Supplied records Start Marker

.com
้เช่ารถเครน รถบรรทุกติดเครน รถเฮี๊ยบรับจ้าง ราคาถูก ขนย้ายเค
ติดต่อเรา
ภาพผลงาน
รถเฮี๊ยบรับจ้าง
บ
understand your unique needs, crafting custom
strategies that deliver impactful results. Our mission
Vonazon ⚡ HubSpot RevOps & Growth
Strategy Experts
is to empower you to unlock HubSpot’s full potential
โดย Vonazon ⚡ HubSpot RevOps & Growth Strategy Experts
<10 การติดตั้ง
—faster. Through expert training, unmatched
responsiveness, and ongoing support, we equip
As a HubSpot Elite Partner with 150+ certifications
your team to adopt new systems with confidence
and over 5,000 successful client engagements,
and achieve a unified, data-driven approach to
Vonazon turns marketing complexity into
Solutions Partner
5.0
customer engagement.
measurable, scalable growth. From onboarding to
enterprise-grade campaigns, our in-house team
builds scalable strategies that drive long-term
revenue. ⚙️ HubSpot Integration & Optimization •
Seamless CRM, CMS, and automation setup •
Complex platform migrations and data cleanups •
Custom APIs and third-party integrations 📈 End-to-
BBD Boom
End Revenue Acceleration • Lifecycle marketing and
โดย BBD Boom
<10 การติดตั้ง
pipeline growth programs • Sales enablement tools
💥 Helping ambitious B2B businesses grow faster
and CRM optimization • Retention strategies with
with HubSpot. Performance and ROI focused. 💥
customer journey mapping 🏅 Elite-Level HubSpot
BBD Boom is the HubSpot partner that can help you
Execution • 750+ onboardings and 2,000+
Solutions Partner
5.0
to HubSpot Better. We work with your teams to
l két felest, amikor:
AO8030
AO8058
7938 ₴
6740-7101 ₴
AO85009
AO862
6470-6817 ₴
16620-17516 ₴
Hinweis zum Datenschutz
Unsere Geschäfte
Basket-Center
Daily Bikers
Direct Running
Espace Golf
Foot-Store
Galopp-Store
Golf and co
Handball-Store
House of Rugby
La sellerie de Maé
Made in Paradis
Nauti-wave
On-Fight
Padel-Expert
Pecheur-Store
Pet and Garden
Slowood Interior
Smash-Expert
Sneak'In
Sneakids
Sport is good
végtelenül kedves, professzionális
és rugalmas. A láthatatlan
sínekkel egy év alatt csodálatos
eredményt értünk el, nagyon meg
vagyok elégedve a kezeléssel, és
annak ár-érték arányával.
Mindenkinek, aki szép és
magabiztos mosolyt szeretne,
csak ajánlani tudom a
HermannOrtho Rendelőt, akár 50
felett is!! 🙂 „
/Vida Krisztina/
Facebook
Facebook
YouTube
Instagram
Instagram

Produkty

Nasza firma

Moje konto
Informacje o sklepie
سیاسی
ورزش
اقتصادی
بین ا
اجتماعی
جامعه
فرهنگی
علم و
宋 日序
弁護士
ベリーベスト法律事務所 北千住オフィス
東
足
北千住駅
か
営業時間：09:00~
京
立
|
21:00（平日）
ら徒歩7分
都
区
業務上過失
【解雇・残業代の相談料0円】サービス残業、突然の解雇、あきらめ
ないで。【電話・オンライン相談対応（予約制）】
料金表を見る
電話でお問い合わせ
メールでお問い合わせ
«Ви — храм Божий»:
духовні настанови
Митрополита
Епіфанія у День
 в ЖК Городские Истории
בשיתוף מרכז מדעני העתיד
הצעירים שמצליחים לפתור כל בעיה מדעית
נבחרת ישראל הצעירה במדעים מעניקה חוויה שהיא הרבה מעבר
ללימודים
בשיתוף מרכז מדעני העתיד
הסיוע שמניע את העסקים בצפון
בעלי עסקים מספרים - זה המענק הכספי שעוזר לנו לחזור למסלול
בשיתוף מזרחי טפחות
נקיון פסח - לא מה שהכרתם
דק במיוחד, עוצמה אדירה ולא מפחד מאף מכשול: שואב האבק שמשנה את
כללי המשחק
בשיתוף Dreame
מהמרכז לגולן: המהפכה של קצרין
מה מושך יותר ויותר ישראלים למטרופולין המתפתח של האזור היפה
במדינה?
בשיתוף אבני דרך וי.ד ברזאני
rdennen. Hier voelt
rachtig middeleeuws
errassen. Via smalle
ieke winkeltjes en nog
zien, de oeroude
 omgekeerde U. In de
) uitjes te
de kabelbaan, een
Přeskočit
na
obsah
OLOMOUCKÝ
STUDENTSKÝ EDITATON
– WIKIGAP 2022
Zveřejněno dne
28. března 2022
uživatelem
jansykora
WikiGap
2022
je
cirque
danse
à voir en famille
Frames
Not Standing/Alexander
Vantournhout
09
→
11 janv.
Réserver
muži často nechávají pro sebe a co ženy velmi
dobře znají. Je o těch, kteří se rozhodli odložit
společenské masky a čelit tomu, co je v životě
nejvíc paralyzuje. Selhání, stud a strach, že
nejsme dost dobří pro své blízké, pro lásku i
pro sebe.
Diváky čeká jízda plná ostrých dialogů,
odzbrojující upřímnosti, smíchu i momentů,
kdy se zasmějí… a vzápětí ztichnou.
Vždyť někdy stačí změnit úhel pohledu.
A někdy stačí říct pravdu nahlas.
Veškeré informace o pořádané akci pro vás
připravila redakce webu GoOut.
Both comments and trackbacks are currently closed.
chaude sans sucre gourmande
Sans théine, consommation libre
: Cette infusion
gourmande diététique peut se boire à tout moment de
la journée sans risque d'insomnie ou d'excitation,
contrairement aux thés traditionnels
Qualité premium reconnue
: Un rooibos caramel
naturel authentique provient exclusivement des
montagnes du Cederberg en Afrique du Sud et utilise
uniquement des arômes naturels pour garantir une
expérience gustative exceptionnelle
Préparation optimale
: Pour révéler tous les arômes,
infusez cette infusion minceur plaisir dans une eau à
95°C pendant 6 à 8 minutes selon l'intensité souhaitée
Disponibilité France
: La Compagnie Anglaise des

Supplied records End Marker

### Task instructions
Without changing anything, repeat every record above.

### Answer
.com
้เช่ารถเครน รถบรรทุกติดเครน รถเฮี๊ยบรับจ้าง ราคาถูก ขนย้ายเค
ติดต่อเรา
ภาพผลงาน
รถเฮี๊ยบรับจ้าง
บ
understand your unique needs, crafting custom
strategies that deliver impactful results. Our mission
Vonazon ⚡ HubSpot RevOps & Growth
Strategy Experts
is to empower you to unlock HubSpot’s full potential
โดย Vonazon ⚡ HubSpot RevOps & Growth Strategy Experts
<10 การติดตั้ง
—faster. Through expert training, unmatched
responsiveness, and ongoing support, we equip
As a HubSpot Elite Partner with 150+ certifications
your team to adopt new systems with confidence
and over 5,000 successful client engagements,
and achieve a unified, data-driven approach to
Vonazon turns marketing complexity into
Solutions Partner
5.0
customer engagement.
measurable, scalable growth. From onboarding to
enterprise-grade campaigns, our in-house team
builds scalable strategies that drive long-term
revenue. ⚙️ HubSpot Integration & Optimization •
Seamless CRM, CMS, and automation setup •
Complex platform migrations and data cleanups •
Custom APIs and third-party integrations 📈 End-to-
BBD Boom
End Revenue Acceleration • Lifecycle marketing and
โดย BBD Boom
<10 การติดตั้ง
pipeline growth programs • Sales enablement tools
💥 Helping ambitious B2B businesses grow faster
and CRM optimization • Retention strategies with
with HubSpot. Performance and ROI focused. 💥
customer journey mapping 🏅 Elite-Level HubSpot
BBD Boom is the HubSpot partner that can help you
Execution • 750+ onboardings and 2,000+
Solutions Partner
5.0
to HubSpot Better. We work with your teams to
l két felest, amikor:
AO8030
AO8058
7938 ₴
6740-7101 ₴
AO85009
AO862
6470-6817 ₴
16620-17516 ₴
Hinweis zum Datenschutz
Unsere Geschäfte
Basket-Center
Daily Bikers
Direct Running
Espace Golf
Foot-Store
Galopp-Store
Golf and co
Handball-Store
House of Rugby
La sellerie de Maé
Made in Paradis
Nauti-wave
On-Fight
Padel-Expert
Pecheur-Store
Pet and Garden
Slowood Interior
Smash-Expert
Sneak'In
Sneakids
Sport is good
végtelenül kedves, professzionális
és rugalmas. A láthatatlan
sínekkel egy év alatt csodálatos
eredményt értünk el, nagyon meg
vagyok elégedve a kezeléssel, és
annak ár-érték arányával.
Mindenkinek, aki szép és
magabiztos mosolyt szeretne,
csak ajánlani tudom a
HermannOrtho Rendelőt, akár 50
felett is!! 🙂 „
/Vida Krisztina/
Facebook
Facebook
YouTube
Instagram
Instagram

Produkty

Nasza firma

Moje konto
Informacje o sklepie
سیاسی
ورزش
اقتصادی
بین ا
اجتماعی
جامعه
فرهنگی
علم و
宋 日序
弁護士
ベリーベスト法律事務所 北千住オフィス
東
足
北千住駅
か
営業時間：09:00~
京
立
|
21:00（平日）
ら徒歩7分
都
区
業務上過失
【解雇・残業代の相談料0円】サービス残業、突然の解雇、あきらめ
ないで。【電話・オンライン相談対応（予約制）】
料金表を見る
電話でお問い合わせ
メールでお問い合わせ
«Ви — храм Божий»:
духовні настанови
Митрополита
Епіфанія у День
 в ЖК Городские Истории
בשיתוף מרכז מדעני העתיד
הצעירים שמצליחים לפתור כל בעיה מדעית
נבחרת ישראל הצעירה במדעים מעניקה חוויה שהיא הרבה מעבר
ללימודים
בשיתוף מרכז מדעני העתיד
הסיוע שמניע את העסקים בצפון
בעלי עסקים מספרים - זה המענק הכספי שעוזר לנו לחזור למסלול
בשיתוף מזרחי טפחות
נקיון פסח - לא מה שהכרתם
דק במיוחד, עוצמה אדירה ולא מפחד מאף מכשול: שואב האבק שמשנה את
כללי המשחק
בשיתוף Dreame
מהמרכז לגולן: המהפכה של קצרין
מה מושך יותר ויותר ישראלים למטרופולין המתפתח של האזור היפה
במדינה?
בשיתוף אבני דרך וי.ד ברזאני
rdennen. Hier voelt
rachtig middeleeuws
errassen. Via smalle
ieke winkeltjes en nog
zien, de oeroude
 omgekeerde U. In de
) uitjes te
de kabelbaan, een
Přeskočit
na
obsah
OLOMOUCKÝ
STUDENTSKÝ EDITATON
– WIKIGAP 2022
Zveřejněno dne
28. března 2022
uživatelem
jansykora
WikiGap
2022
je
cirque
danse
à voir en famille
Frames
Not Standing/Alexander
Vantournhout
09
→
11 janv.
Réserver
muži často nechávají pro sebe a co ženy velmi
dobře znají. Je o těch, kteří se rozhodli odložit
společenské masky a čelit tomu, co je v životě
nejvíc paralyzuje. Selhání, stud a strach, že
nejsme dost dobří pro své blízké, pro lásku i
pro sebe.
Diváky čeká jízda plná ostrých dialogů,
odzbrojující upřímnosti, smíchu i momentů,
kdy se zasmějí… a vzápětí ztichnou.
Vždyť někdy stačí změnit úhel pohledu.
A někdy stačí říct pravdu nahlas.
Veškeré informace o pořádané akci pro vás
připravila redakce webu GoOut.
Both comments and trackbacks are currently closed.
chaude sans sucre gourmande
Sans théine, consommation libre
: Cette infusion
gourmande diététique peut se boire à tout moment de
la journée sans risque d'insomnie ou d'excitation,
contrairement aux thés traditionnels
Qualité premium reconnue
: Un rooibos caramel
naturel authentique provient exclusivement des
montagnes du Cederberg en Afrique du Sud et utilise
uniquement des arômes naturels pour garantir une
expérience gustative exceptionnelle
Préparation optimale
: Pour révéler tous les arômes,
infusez cette infusion minceur plaisir dans une eau à
95°C pendant 6 à 8 minutes selon l'intensité souhaitée
Disponibilité France
: La Compagnie Anglaise des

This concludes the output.